---------- Dataset rows ----------

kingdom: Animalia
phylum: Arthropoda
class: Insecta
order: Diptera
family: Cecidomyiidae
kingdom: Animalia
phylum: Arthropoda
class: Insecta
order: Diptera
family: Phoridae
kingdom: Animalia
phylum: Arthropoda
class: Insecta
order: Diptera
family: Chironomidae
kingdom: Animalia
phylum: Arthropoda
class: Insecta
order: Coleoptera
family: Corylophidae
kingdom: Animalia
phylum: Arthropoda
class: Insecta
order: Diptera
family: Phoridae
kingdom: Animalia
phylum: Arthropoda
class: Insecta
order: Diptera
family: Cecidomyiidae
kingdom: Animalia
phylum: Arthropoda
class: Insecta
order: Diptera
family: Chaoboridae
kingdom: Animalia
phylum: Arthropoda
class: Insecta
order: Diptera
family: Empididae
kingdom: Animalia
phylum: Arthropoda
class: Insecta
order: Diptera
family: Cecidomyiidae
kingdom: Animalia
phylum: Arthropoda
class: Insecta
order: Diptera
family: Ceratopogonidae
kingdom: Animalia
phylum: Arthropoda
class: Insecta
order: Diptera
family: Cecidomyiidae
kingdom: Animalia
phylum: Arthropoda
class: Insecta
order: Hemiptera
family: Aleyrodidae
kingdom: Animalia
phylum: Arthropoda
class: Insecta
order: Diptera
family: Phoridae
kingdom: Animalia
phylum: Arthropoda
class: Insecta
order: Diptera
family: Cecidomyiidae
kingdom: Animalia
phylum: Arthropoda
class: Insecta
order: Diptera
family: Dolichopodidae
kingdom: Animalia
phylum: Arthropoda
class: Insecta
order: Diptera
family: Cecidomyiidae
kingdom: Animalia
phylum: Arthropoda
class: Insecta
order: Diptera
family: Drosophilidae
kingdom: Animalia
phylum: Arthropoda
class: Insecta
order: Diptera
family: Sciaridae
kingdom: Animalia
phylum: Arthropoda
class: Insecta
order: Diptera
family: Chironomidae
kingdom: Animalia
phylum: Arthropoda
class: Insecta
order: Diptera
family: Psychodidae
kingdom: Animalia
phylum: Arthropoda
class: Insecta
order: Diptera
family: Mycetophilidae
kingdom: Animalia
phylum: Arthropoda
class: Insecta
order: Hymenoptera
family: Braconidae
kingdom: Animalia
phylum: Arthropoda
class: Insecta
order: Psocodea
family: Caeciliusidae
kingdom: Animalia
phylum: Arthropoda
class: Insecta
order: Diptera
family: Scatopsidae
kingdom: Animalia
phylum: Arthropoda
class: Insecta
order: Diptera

----------

Repeat the listing above word for word, starting with its first line and going on through the line containing "family: Caeciliusidae".

kingdom: Animalia
phylum: Arthropoda
class: Insecta
order: Diptera
family: Cecidomyiidae
kingdom: Animalia
phylum: Arthropoda
class: Insecta
order: Diptera
family: Phoridae
kingdom: Animalia
phylum: Arthropoda
class: Insecta
order: Diptera
family: Chironomidae
kingdom: Animalia
phylum: Arthropoda
class: Insecta
order: Coleoptera
family: Corylophidae
kingdom: Animalia
phylum: Arthropoda
class: Insecta
order: Diptera
family: Phoridae
kingdom: Animalia
phylum: Arthropoda
class: Insecta
order: Diptera
family: Cecidomyiidae
kingdom: Animalia
phylum: Arthropoda
class: Insecta
order: Diptera
family: Chaoboridae
kingdom: Animalia
phylum: Arthropoda
class: Insecta
order: Diptera
family: Empididae
kingdom: Animalia
phylum: Arthropoda
class: Insecta
order: Diptera
family: Cecidomyiidae
kingdom: Animalia
phylum: Arthropoda
class: Insecta
order: Diptera
family: Ceratopogonidae
kingdom: Animalia
phylum: Arthropoda
class: Insecta
order: Diptera
family: Cecidomyiidae
kingdom: Animalia
phylum: Arthropoda
class: Insecta
order: Hemiptera
family: Aleyrodidae
kingdom: Animalia
phylum: Arthropoda
class: Insecta
order: Diptera
family: Phoridae
kingdom: Animalia
phylum: Arthropoda
class: Insecta
order: Diptera
family: Cecidomyiidae
kingdom: Animalia
phylum: Arthropoda
class: Insecta
order: Diptera
family: Dolichopodidae
kingdom: Animalia
phylum: Arthropoda
class: Insecta
order: Diptera
family: Cecidomyiidae
kingdom: Animalia
phylum: Arthropoda
class: Insecta
order: Diptera
family: Drosophilidae
kingdom: Animalia
phylum: Arthropoda
class: Insecta
order: Diptera
family: Sciaridae
kingdom: Animalia
phylum: Arthropoda
class: Insecta
order: Diptera
family: Chironomidae
kingdom: Animalia
phylum: Arthropoda
class: Insecta
order: Diptera
family: Psychodidae
kingdom: Animalia
phylum: Arthropoda
class: Insecta
order: Diptera
family: Mycetophilidae
kingdom: Animalia
phylum: Arthropoda
class: Insecta
order: Hymenoptera
family: Braconidae
kingdom: Animalia
phylum: Arthropoda
class: Insecta
order: Psocodea
family: Caeciliusidae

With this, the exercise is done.